On May 15, the state Department of Public Health found the 74 beds are “necessary for preserving access and health,” and that owner Trinity Health must prepare a plan showing how it will maintain access to inpatient psychiatric and pediatric services, and reveal information about how it sought psychiatrists before deciding to close beds. The DPH finding followed a virtual public meeting in which nurses and healthcare professionals, patients, elected officials and residents advocated to keep the beds open to ensure access to quality, specialized psychiatric treatment.  

Trinity has also not consistently provided proper personal protective equipment (PPE) to staff at Mercy, has not appropriately isolated COVID-19 positive patients and suspected COVID-19 patients, and has cancelled or laid off staff rather than provide fair redeployment and paid time off protocols. 

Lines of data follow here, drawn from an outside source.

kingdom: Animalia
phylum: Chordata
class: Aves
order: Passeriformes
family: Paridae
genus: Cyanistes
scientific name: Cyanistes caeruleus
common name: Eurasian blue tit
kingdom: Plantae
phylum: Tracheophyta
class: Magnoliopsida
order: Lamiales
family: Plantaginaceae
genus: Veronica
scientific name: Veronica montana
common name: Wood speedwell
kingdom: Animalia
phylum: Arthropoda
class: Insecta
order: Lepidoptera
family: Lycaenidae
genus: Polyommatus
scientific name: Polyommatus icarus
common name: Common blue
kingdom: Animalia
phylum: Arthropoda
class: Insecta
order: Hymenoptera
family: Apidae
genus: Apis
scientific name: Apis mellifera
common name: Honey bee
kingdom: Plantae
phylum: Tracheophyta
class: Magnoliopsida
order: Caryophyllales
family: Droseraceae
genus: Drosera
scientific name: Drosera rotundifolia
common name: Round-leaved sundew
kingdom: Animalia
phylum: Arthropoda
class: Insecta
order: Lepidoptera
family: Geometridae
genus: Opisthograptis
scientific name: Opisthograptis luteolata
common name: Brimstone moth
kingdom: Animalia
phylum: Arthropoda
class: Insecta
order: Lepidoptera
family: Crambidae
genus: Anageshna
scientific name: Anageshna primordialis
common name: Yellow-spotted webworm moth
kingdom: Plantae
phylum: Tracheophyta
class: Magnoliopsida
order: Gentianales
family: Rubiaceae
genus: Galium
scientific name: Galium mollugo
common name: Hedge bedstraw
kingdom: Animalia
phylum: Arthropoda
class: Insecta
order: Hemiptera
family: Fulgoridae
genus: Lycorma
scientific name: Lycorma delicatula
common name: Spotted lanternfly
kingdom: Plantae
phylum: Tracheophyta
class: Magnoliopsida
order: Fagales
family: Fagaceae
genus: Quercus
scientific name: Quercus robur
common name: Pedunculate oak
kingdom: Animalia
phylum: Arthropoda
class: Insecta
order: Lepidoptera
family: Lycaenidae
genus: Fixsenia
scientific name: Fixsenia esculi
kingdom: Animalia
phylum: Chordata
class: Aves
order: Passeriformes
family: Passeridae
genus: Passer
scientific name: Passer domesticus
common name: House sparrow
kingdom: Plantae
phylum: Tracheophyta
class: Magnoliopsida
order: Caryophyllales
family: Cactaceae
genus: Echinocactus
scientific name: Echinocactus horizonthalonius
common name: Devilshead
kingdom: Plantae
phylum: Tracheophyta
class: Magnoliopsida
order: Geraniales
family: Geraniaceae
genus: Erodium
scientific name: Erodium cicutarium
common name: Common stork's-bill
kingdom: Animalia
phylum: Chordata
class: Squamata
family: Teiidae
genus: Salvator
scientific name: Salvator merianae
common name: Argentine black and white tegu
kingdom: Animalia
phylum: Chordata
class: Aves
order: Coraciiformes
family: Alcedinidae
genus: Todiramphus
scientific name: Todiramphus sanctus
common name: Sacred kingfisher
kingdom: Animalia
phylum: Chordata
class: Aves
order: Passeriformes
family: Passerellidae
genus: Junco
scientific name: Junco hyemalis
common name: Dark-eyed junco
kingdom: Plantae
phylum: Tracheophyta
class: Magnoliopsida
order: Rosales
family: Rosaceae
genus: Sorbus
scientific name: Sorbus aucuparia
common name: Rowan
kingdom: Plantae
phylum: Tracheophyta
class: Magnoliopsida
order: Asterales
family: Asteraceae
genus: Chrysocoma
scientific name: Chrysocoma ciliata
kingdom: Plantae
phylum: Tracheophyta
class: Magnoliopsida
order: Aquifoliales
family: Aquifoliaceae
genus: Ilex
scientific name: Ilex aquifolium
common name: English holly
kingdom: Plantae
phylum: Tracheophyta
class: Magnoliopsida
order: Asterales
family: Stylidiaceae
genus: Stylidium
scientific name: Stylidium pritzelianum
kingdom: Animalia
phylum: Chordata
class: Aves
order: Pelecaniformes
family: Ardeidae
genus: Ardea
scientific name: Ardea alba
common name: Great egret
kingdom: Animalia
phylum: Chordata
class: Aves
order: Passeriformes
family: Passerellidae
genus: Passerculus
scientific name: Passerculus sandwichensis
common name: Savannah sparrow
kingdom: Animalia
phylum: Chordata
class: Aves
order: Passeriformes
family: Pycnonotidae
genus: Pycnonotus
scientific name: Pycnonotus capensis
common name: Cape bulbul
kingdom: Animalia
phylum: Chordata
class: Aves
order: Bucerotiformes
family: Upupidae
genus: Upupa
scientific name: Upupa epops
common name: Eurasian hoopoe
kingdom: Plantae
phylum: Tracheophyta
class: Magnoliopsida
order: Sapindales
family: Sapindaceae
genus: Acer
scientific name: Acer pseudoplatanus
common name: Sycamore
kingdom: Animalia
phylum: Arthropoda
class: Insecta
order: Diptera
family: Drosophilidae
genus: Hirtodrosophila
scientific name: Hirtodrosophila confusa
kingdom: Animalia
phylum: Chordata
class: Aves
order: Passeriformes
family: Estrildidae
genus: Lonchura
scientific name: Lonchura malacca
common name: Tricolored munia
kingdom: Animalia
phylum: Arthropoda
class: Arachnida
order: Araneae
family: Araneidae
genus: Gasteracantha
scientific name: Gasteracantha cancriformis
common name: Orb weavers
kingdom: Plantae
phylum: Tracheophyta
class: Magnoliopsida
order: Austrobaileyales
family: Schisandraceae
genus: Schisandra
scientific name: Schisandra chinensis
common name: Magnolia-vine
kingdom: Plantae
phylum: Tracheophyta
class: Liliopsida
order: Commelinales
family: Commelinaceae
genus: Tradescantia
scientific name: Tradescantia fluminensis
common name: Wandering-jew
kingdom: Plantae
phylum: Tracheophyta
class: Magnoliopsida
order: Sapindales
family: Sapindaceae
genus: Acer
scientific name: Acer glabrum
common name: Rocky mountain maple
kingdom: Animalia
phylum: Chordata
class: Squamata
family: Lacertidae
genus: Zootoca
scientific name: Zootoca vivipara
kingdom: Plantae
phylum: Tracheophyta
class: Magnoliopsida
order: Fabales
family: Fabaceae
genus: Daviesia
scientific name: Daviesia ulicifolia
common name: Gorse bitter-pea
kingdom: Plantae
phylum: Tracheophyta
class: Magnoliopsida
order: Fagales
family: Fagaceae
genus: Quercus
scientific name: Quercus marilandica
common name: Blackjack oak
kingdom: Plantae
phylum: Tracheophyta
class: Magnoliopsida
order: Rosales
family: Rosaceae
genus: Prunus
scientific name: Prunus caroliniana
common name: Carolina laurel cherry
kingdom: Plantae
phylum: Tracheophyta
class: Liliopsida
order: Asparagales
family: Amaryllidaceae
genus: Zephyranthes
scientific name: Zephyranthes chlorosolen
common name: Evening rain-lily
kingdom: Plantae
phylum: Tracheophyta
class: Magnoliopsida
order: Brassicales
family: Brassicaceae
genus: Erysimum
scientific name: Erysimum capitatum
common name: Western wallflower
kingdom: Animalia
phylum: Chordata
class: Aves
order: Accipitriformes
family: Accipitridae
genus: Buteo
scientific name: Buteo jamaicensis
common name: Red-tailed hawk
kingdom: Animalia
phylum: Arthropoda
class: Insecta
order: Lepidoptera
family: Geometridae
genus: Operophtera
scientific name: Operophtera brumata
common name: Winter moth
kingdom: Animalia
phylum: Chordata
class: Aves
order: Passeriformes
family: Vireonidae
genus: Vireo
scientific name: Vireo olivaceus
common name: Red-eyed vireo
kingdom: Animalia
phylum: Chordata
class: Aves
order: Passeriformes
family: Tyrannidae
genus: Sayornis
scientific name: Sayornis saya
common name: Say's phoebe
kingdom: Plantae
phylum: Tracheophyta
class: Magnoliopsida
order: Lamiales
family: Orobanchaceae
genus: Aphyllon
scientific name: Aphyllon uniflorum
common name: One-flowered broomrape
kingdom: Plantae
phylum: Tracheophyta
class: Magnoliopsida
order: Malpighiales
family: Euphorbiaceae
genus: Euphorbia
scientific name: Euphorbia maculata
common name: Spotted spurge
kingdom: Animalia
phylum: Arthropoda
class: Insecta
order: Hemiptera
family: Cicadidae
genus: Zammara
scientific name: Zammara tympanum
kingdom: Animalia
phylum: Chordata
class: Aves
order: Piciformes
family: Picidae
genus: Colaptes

These conditions came into stark view in April when the Boston Globe published an article about Mercy ICU nurse Lindsay Manning. Despite being six months pregnant and expressing concerns about her health and health of her unborn child if she were exposed to COVID-19, Trinity management would not guarantee Manning work separate from infected patients. Then Manning became symptomatic and tested positive. 

Mental health is public health and the closure of these services at Providence would have a devastating impact on our communities. The lack of quality inpatient mental health services and the impact of that shortage on patients, their families and communities has been widely documented. The child psychiatric beds in particular are extremely essential. The closest inpatient child mental health services to Providence Hospital are more than an hour drive away in Worcester. There are child and adult patients waiting in emergency departments across Massachusetts for mental health beds like those at Providence, including at Mercy Medical Center. 

A large coalition of nurses, healthcare professionals and other advocates held a socially distanced picket outside Mercy Medical Center on May 7 to protest how Trinity Health is treating its staff during the COVID-19 pandemic and its proposed bed closures.

Trinity’s plan would put additional strain on a system facing a public health crisis in COVID-19. Patients should not have to choose between seeking mental healthcare in an emergency department full of potential COVID-19 patients and not receiving care at all.

The way Trinity has responded to COVID-19 has exacerbated the risk associated with closing these beds. Trinity has not provided proper personal protective equipment (PPE) to staff, has not appropriately isolated COVID-19 positive patients and suspected COVID-19 patients, and has cancelled or laid off staff rather than provide fair redeployment and paid time off protocols. These failures mean that patients receiving inpatient care at Providence could re-enter the community as a result of the closure and spread the virus.